Most Americans want government to combat climate change: survey
Sixty-five percent of Americans think climate change is a problem that the government needs to address, including 43 percent of Republicans and 84 percent of Democrats, according to a new survey from the Energy Policy Institute at the University of Chicago (EPIC) and The Associated Press-NORC Center for Public Affairs Research. While the major political parties have in recent years frequently clashed over the need to combat climate change, the Paris Agreement, and the role of coal and fracking in our energy system, Americans are largely in favor of efforts on all fronts to combat climate change.
But, how much Americans are willing to pay to confront the climate challenge varies widely. When asked whether they would support a monthly fee on their electric bill to combat climate change, 42 percent of respondents are unwilling to pay even $1. Twenty-nine percent would pay $20, an amount roughly equivalent to what the federal government estimates the damages from climate change would be on each household. And, 20 percent indicate they are willing to pay $50 per month. Party affiliation is the main determinant of how much people are willing to pay, not education, income, or geographic location. Democrats are consistently willing to pay more than Republicans.

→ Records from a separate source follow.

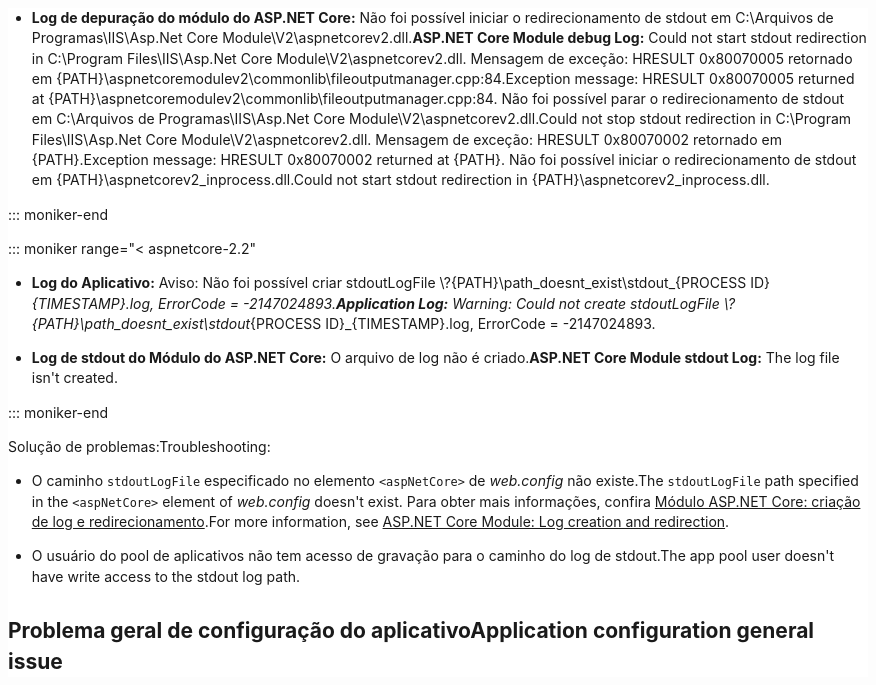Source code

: * <span data-ttu-id="58cfe-303">**Log de depuração do módulo do ASP.NET Core:** Não foi possível iniciar o redirecionamento de stdout em C:\Arquivos de Programas\IIS\Asp.Net Core Module\V2\aspnetcorev2.dll.</span><span class="sxs-lookup"><span data-stu-id="58cfe-303">**ASP.NET Core Module debug Log:** Could not start stdout redirection in C:\Program Files\IIS\Asp.Net Core Module\V2\aspnetcorev2.dll.</span></span> <span data-ttu-id="58cfe-304">Mensagem de exceção: HRESULT 0x80070005 retornado em {PATH}\aspnetcoremodulev2\commonlib\fileoutputmanager.cpp:84.</span><span class="sxs-lookup"><span data-stu-id="58cfe-304">Exception message: HRESULT 0x80070005 returned at {PATH}\aspnetcoremodulev2\commonlib\fileoutputmanager.cpp:84.</span></span> <span data-ttu-id="58cfe-305">Não foi possível parar o redirecionamento de stdout em C:\Arquivos de Programas\IIS\Asp.Net Core Module\V2\aspnetcorev2.dll.</span><span class="sxs-lookup"><span data-stu-id="58cfe-305">Could not stop stdout redirection in C:\Program Files\IIS\Asp.Net Core Module\V2\aspnetcorev2.dll.</span></span> <span data-ttu-id="58cfe-306">Mensagem de exceção: HRESULT 0x80070002 retornado em {PATH}.</span><span class="sxs-lookup"><span data-stu-id="58cfe-306">Exception message: HRESULT 0x80070002 returned at {PATH}.</span></span> <span data-ttu-id="58cfe-307">Não foi possível iniciar o redirecionamento de stdout em {PATH}\aspnetcorev2_inprocess.dll.</span><span class="sxs-lookup"><span data-stu-id="58cfe-307">Could not start stdout redirection in {PATH}\aspnetcorev2_inprocess.dll.</span></span>

::: moniker-end

::: moniker range="< aspnetcore-2.2"

* <span data-ttu-id="58cfe-308">**Log do Aplicativo:** Aviso: Não foi possível criar stdoutLogFile \\?\{PATH}\path_doesnt_exist\stdout_{PROCESS ID}_{TIMESTAMP}.log, ErrorCode = -2147024893.</span><span class="sxs-lookup"><span data-stu-id="58cfe-308">**Application Log:** Warning: Could not create stdoutLogFile \\?\{PATH}\path_doesnt_exist\stdout_{PROCESS ID}_{TIMESTAMP}.log, ErrorCode = -2147024893.</span></span>

* <span data-ttu-id="58cfe-309">**Log de stdout do Módulo do ASP.NET Core:** O arquivo de log não é criado.</span><span class="sxs-lookup"><span data-stu-id="58cfe-309">**ASP.NET Core Module stdout Log:** The log file isn't created.</span></span>

::: moniker-end

<span data-ttu-id="58cfe-310">Solução de problemas:</span><span class="sxs-lookup"><span data-stu-id="58cfe-310">Troubleshooting:</span></span>

* <span data-ttu-id="58cfe-311">O caminho `stdoutLogFile` especificado no elemento `<aspNetCore>` de *web.config* não existe.</span><span class="sxs-lookup"><span data-stu-id="58cfe-311">The `stdoutLogFile` path specified in the `<aspNetCore>` element of *web.config* doesn't exist.</span></span> <span data-ttu-id="58cfe-312">Para obter mais informações, confira [Módulo ASP.NET Core: criação de log e redirecionamento](xref:host-and-deploy/aspnet-core-module#log-creation-and-redirection).</span><span class="sxs-lookup"><span data-stu-id="58cfe-312">For more information, see [ASP.NET Core Module: Log creation and redirection](xref:host-and-deploy/aspnet-core-module#log-creation-and-redirection).</span></span>

* <span data-ttu-id="58cfe-313">O usuário do pool de aplicativos não tem acesso de gravação para o caminho do log de stdout.</span><span class="sxs-lookup"><span data-stu-id="58cfe-313">The app pool user doesn't have write access to the stdout log path.</span></span>

## <a name="application-configuration-general-issue"></a><span data-ttu-id="58cfe-314">Problema geral de configuração do aplicativo</span><span class="sxs-lookup"><span data-stu-id="58cfe-314">Application configuration general issue</span></span>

"These findings confirm that there is a shift underway in how concerned all Americans are about climate change. It is becoming clear that people are seeing more and more that it is worthwhile to invest some money today to help reduce the odds of the worst climate damages," said Michael Greenstone, director of EPIC and the Milton Friedman Professor in Economics, the College, and the Harris School. "At EPIC, we are working to better understand how climate change will affect human well-being. We believe this research and its careful communication are critical for aligning public opinion with the best available evidence."
When it comes to support for policies to reduce greenhouse gas emissions, most Americans (46 percent of Republicans and 67 percent of Democrats) are in favor of federal regulations that would decrease U.S. coal consumption. If this question is paired with the assertion that such regulations have resulted in the loss of thousands of coal jobs, support wanes slightly from 54 percent to 45 percent. Democrats express the same level of support regardless of whether or not the question includes an assertion about job losses.
Despite low expectations that the United States will fulfill its obligations under the Paris Agreement—and even less confidence in China or India to meet theirs—the vast majority of Americans want the United States to continue working toward reducing greenhouse gas emissions even if other countries do not. That includes 77 percent of Republicans and 91 percent of Democrats.
"While climate change has in the past eight years become an increasingly divisive issue in American politics, we do find widespread agreement that the United States should be a leader on this issue globally," said Trevor Tompson, director of The AP-NORC Center. "Americans aren't particularly hopeful that any country will meet its obligation under the Paris Agreement, but more than 7 in 10 in each political party believe that the U.S. should at least try to make progress even if other countries do not."
Of all the issues surveyed, the role hydraulic fracturing should play in America's energy mix has traditionally been an issue where Democrats do not agree—with some believing it should continue playing a role under tighter regulations, and others believing it should be banned entirely. The survey found that just 13 percent of Democrats actually favor fracking, as opposed to 36 percent of Republicans. Nearly 4 in 10 Americans don't offer an opinion at all, suggesting that additional education would make an impact. Of those who have an opinion, twice as many oppose the practice than support it.
At the same time, the poll finds that most Americans significantly underestimate the share of U.S. natural gas that is produced using hydraulic fracturing. Just 1 in 5 correctly say that fracking accounts for about two-thirds of the U.S. natural gas supply.
Some of the poll's key findings are:
- Sixty-five percent of Americans say climate change is a problem the U.S. government should address. Another 12 percent say climate change is happening, but the government should not be involved in fixing it; 1 in 10 Americans say climate change is not happening; and 13 percent of Americans remain unsure if climate change is happening or not.
- When asked whether they would support a monthly fee on their electric bill to combat climate change, 42 percent of respondents are unwilling to pay even $1. Twenty-nine percent would pay $20, an amount roughly equivalent to what the federal government estimates the damages from climate change would be on each household. And, 20 percent indicate they are willing to pay $50 per month.
- Party affiliation is the main determinant of how much people are willing to pay to combat climate change, not education, income, or geographic location. Democrats are consistently willing to pay more than Republicans.
- Energy issues and climate change are important issues for about half of likely voters as they cast their ballot.
- A majority of Americans underestimate how much of the country's natural gas supply comes from fracking, and many don't hold strong attitudes about the practice. Among those who do have an opinion, twice as many oppose its use than support it.
- Only a quarter of Americans are confident that the United States will fulfill its obligations under the Paris Agreement to reduce greenhouse gas emissions.
- Americans have even less confidence in China and India meeting their obligations. But even if these countries don't, 8 in 10 Americans say the United States should continue making progress to meet its own obligations.